Tal como está en el guion, el relato del Puente del Carrusel narra una tierna historia de amor. El protagonista masculino aparece descrito con mis rasgos, y la mujer de ensueño es maravillosamente delgada y profundamente morena. Me gustan los adverbios muy largos, qué le vamos a hacer. Sé que escritos no quedan bien, pero pronunciados permiten acabar la palabra en una suerte de temblor que aumenta su poder de sugerencia. En lugar de una leve sonrisa de complicidad, la mujer que he elegido crispa el gesto y desvía hacia mí una mirada de esas que en las novelas denominan fulminantes. Como si yo fuera un insecto que erradicar allí mismo. Improviso con agilidad más detalles suyos para ilustrar la imagen de la heroína de mi relato, pero cada uno que sublimo de su propio retrato, aumenta la animadversión hacia mí de mi pareja de baile. 

En cuanto avanzo un poco más, con un gesto de ira la mujer morena y delgada me laza en pleno rostro el fajo de tarjetas que le había entregado y luego, no sintiéndose aún conforme, vacía sobre mi cabeza la bebida alcohólica que había pedido tras mi invitación y el camarero había servido en su vaso, como suelen hacer cuando paga el cliente, de modo abundante. Y tampoco conforme con esta embestida física, al instante me lanza su arremetida moral: «¡Mentiroso, falsario, desleal!». Quiero defenderme: «Fue en el puente del Carrusel, estoy seguro, largo, elegante, hermoso». «Sí –responde la mujer morena–, pero la amada era una mujer rubia; recia, tal vez, pero bien proporcionada y agradable, más joven que yo y no alternaba en este antro de piojería, sino en el Kispipa» y añade, casi con lágrimas en los ojos, «de donde me han despedido».
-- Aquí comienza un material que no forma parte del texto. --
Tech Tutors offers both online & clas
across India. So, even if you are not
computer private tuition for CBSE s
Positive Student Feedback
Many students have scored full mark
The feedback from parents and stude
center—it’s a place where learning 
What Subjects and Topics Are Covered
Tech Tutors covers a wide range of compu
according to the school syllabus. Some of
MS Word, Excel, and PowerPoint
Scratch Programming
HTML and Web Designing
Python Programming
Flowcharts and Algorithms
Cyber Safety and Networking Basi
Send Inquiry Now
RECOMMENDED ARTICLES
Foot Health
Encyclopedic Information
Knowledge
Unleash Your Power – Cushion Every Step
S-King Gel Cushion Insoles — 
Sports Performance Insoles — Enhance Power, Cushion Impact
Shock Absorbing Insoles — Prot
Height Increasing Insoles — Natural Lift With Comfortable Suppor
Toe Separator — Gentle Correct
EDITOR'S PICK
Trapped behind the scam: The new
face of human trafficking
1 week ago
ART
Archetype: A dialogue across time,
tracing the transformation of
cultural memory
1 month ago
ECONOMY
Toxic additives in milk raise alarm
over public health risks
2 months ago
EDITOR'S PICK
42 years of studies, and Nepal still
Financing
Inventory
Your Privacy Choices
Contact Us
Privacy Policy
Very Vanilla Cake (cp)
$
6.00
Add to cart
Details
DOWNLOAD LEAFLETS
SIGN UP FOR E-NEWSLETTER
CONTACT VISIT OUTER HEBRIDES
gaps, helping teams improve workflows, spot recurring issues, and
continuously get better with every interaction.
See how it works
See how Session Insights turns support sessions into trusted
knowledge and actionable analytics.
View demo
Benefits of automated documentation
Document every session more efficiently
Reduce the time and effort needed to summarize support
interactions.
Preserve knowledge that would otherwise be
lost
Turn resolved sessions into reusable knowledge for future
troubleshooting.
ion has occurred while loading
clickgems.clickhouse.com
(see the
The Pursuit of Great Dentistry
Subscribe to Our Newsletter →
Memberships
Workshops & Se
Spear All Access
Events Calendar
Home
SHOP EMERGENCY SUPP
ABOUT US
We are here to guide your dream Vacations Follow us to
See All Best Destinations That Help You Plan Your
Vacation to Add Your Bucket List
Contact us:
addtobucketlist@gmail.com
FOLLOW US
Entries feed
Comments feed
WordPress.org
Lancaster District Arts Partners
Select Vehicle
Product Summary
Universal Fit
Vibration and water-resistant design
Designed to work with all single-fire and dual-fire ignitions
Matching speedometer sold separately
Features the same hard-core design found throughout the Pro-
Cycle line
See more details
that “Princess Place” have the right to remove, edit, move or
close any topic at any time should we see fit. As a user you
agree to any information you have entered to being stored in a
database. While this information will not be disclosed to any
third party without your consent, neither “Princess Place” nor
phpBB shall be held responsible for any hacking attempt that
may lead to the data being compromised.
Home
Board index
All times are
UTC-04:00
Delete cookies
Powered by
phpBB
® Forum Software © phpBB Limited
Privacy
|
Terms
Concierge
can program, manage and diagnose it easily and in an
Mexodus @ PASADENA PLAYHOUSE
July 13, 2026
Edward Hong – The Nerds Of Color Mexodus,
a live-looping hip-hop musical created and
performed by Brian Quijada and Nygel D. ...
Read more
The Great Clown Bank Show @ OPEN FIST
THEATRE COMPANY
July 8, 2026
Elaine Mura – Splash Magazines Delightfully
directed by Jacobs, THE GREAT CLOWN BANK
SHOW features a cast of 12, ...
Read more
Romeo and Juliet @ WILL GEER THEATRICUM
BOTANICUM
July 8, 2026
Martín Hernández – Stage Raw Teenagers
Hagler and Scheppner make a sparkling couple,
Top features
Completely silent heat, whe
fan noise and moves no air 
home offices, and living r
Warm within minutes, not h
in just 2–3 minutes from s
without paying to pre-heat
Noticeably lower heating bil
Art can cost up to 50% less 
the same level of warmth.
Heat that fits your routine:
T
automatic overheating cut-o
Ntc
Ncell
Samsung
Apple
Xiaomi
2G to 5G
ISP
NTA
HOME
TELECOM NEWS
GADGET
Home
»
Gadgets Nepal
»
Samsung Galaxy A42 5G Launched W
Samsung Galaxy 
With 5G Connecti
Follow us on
No recuerdo si en aquel momento entendí sus palabras. Se levantó y se largó desairada. Me quedé pensando qué había ocurrido. Qué había descubierto ella de mí y qué yo de ella. La única pregunta a la que puedo responder, sin embargo, es diferente. De mí, de repente descubro que nunca he sido el otro de mis ficciones, del mismo modo que aquella mujer, en la realidad, ha sido una y ahora es otra. Y por eso yo sigo contándolas con tanta inocencia, incluso ensimismada idiotez, mientras ella en verdad encarna el trágico zarpazo que yo le he atribuido siempre a mi destino: la aflicción de quien ve desdeñado su verdadero yo. El que no tengo.